IDOS 2014: ‘Digitisation delay is good if industry fixes issues’

IDOS 2014: ‘Digitisation delay is good if industry fixes issues’

GOA: The cable TV industry, which had earlier expressed disappointment over the government’s decision to postpone cable TV digitisation in phase III and IV, now believes that delay in digitisation is good if the industry, after getting a breathing space, fixes various issues, which it witnessed in the phase I and II.

 

The extension would not strain the financial health of the industry as the need of the hour is to see digitisation on track after the timeline shift and create value and increase the Average Revenue Per User (ARPUs).

 

Some experts feel that the additional inventory carrying costs and investments in infrastructure that the industry is incurring now, would impact their topline and thus have a brunt on the bottomline.

 

Also, with the stable government now at the centre led by NDA, media companies can raise capital and the industry is quite bullish about the valuation benchmark.

 

The government had previously set a target of digitising the cable TV services in the entire country by December 2014. Information and Broadcasting Ministry recently issued a notification as per which the deadline for the areas which came in phase III was extended from 30 September  2014 to 31 December 2015 and phase IV for December 2016.

 

“Delay is never good. But, if one implements the learning from the first two phases, it may have a positive impact. Phase I and II haven’t so far reaped any fruits with zero value creation.

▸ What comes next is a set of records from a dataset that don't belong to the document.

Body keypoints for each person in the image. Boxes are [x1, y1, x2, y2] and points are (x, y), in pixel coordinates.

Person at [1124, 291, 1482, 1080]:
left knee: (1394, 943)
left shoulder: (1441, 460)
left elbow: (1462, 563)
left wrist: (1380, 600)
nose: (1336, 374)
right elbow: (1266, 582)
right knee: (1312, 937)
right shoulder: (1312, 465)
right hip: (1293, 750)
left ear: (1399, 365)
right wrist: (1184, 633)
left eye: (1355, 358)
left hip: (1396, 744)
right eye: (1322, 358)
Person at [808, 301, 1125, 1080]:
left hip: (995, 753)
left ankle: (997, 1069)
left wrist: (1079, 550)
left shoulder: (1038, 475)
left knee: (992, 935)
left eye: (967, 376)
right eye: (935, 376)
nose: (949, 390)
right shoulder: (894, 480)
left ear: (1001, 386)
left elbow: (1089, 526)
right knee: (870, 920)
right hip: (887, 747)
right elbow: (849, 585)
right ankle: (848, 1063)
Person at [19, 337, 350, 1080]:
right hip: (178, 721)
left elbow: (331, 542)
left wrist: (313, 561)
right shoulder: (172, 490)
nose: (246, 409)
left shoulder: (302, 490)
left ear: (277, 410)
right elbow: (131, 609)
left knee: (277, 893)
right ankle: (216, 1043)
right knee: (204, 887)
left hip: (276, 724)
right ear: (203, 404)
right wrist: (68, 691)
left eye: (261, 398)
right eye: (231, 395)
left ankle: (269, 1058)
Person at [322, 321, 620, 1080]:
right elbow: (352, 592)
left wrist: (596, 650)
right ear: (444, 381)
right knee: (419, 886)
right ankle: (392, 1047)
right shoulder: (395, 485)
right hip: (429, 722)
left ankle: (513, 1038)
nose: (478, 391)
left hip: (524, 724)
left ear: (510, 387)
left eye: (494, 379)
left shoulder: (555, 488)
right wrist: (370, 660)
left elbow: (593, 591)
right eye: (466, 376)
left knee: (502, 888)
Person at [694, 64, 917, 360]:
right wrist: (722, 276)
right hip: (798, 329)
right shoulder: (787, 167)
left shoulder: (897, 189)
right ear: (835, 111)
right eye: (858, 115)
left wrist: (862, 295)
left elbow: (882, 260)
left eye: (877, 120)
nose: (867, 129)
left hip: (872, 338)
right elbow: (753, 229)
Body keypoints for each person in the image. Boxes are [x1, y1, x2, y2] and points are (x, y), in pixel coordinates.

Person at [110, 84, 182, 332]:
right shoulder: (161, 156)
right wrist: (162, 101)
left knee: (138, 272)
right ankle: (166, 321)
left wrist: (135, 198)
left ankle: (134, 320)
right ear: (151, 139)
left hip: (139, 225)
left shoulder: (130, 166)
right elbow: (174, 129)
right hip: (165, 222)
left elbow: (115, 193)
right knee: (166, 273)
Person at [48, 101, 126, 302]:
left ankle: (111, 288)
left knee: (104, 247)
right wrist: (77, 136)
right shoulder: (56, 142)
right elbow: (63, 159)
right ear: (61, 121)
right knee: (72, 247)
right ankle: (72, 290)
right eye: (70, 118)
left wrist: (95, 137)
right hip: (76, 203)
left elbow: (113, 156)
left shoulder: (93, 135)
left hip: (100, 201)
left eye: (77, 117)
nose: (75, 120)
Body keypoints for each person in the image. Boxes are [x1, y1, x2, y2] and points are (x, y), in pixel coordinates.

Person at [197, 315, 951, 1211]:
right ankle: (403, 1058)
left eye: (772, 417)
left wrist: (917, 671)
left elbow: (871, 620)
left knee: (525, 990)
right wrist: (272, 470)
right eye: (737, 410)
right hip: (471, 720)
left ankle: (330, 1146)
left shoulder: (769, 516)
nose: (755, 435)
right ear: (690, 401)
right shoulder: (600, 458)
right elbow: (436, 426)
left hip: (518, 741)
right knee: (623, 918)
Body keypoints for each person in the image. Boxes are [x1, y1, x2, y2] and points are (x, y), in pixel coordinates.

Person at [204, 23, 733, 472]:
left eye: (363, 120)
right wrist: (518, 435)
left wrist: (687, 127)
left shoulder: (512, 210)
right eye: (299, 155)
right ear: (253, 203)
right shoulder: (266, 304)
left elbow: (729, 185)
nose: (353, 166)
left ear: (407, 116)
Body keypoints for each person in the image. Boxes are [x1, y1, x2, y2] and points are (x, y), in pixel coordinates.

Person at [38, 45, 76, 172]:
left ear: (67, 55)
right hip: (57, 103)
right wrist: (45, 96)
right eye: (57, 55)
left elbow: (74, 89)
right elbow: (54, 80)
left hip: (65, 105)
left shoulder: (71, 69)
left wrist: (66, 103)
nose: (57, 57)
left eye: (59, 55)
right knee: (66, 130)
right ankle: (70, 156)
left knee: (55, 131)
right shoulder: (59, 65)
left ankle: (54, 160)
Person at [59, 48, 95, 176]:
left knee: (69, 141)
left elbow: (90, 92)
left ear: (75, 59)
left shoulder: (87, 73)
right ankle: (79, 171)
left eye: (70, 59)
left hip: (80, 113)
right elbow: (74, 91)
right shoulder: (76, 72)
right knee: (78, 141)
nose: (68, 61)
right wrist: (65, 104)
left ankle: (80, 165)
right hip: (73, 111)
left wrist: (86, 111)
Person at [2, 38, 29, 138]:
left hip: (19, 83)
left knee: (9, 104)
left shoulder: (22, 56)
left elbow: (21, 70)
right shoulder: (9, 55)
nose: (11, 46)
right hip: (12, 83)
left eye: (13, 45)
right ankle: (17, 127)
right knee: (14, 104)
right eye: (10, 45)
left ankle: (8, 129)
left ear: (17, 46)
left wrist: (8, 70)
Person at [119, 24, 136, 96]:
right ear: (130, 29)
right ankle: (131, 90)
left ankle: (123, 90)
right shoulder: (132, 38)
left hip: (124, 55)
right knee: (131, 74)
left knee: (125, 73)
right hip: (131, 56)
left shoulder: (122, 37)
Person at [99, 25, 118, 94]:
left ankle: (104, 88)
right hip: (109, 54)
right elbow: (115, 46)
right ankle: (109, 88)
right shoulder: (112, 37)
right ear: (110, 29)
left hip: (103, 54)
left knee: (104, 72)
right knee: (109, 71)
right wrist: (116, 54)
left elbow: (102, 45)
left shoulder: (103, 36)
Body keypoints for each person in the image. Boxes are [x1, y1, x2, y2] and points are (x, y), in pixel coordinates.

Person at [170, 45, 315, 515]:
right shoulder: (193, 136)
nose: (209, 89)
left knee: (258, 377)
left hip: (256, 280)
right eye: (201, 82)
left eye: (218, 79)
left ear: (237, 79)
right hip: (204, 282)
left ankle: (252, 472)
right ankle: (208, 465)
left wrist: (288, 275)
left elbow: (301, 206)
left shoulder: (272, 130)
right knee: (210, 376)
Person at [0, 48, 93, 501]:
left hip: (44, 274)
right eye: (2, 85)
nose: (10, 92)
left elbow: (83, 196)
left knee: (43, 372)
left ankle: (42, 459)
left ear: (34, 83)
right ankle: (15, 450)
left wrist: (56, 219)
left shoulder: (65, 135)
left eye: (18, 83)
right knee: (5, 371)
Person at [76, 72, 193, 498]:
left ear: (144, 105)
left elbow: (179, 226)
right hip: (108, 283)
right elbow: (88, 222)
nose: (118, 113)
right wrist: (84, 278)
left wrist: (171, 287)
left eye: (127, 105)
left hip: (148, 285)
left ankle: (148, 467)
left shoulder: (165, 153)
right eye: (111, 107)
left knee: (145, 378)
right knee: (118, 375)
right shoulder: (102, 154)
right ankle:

The players are still fixing billing and other issues,” says HSBC Analyst Telecom associate director Rajiv Sharma, during a panel discussion on ‘Ecosystem Economics of the Future’ in Goa at IDOS 2014.

 

According to Exponentia Capital principal Neeraj Bhatia, the delay is a welcome development. “It was required considering the ground reality. The earlier deadline was impractical,” he adds.

 

“The earlier phases involved capital expenditure as more revenues were flowing through the system. MSOs were collecting less and paying more, as a result of which they saw no net benefit. So we started to question the business model and whether digitisation had anything for MSOs,” opines Bhatia.

 

“We are not ready for phase III and IV,” he informs.

 

The delay has given a breathing space to the MSOs to figure out the next step. “One needs to take a stand on various economic issues. This includes gross billing among others which impact people,” says Axis Bank group head strategic corporate group Salil Pitale.

 

Citing reasons for the problems faced in other phases, Sharma informs that the cable industry is a fragmented one with just six big MSOs, around 6,000 other MSOs and 70,000 LCOs.

 

According to the experts, value creation comes from customer ownership and thus investors will continue to invest.

 

The rollout of the next two phases, after the delay will be smoother as it could bring some consensus amongst stakeholders. In phase III and IV, the stakeholders should ensure that revenue comes from day one and not after two years, opines Sharma.

 

“While there was a tug of war between the MSOs and LCOs in the earlier two phases that need not be the case going forward. Both need to look forward and pool money,” says Bhatia.

 

The extension has also thrown an opportunity for MSOs to opt for voluntary digitisation, feel the experts.

 

There are a few financial investors who are getting excited about the growth story that digitisation proposes. “Delay is good as it also allows the MSOs and LCOs to resolve the billing issue,” explains Bhatia.

 

There are mixed opinions on the extension of digitisation deadline. The big question now is: ‘Can the cable TV industry fix the issues in the next one year by executing the lessons learnt?’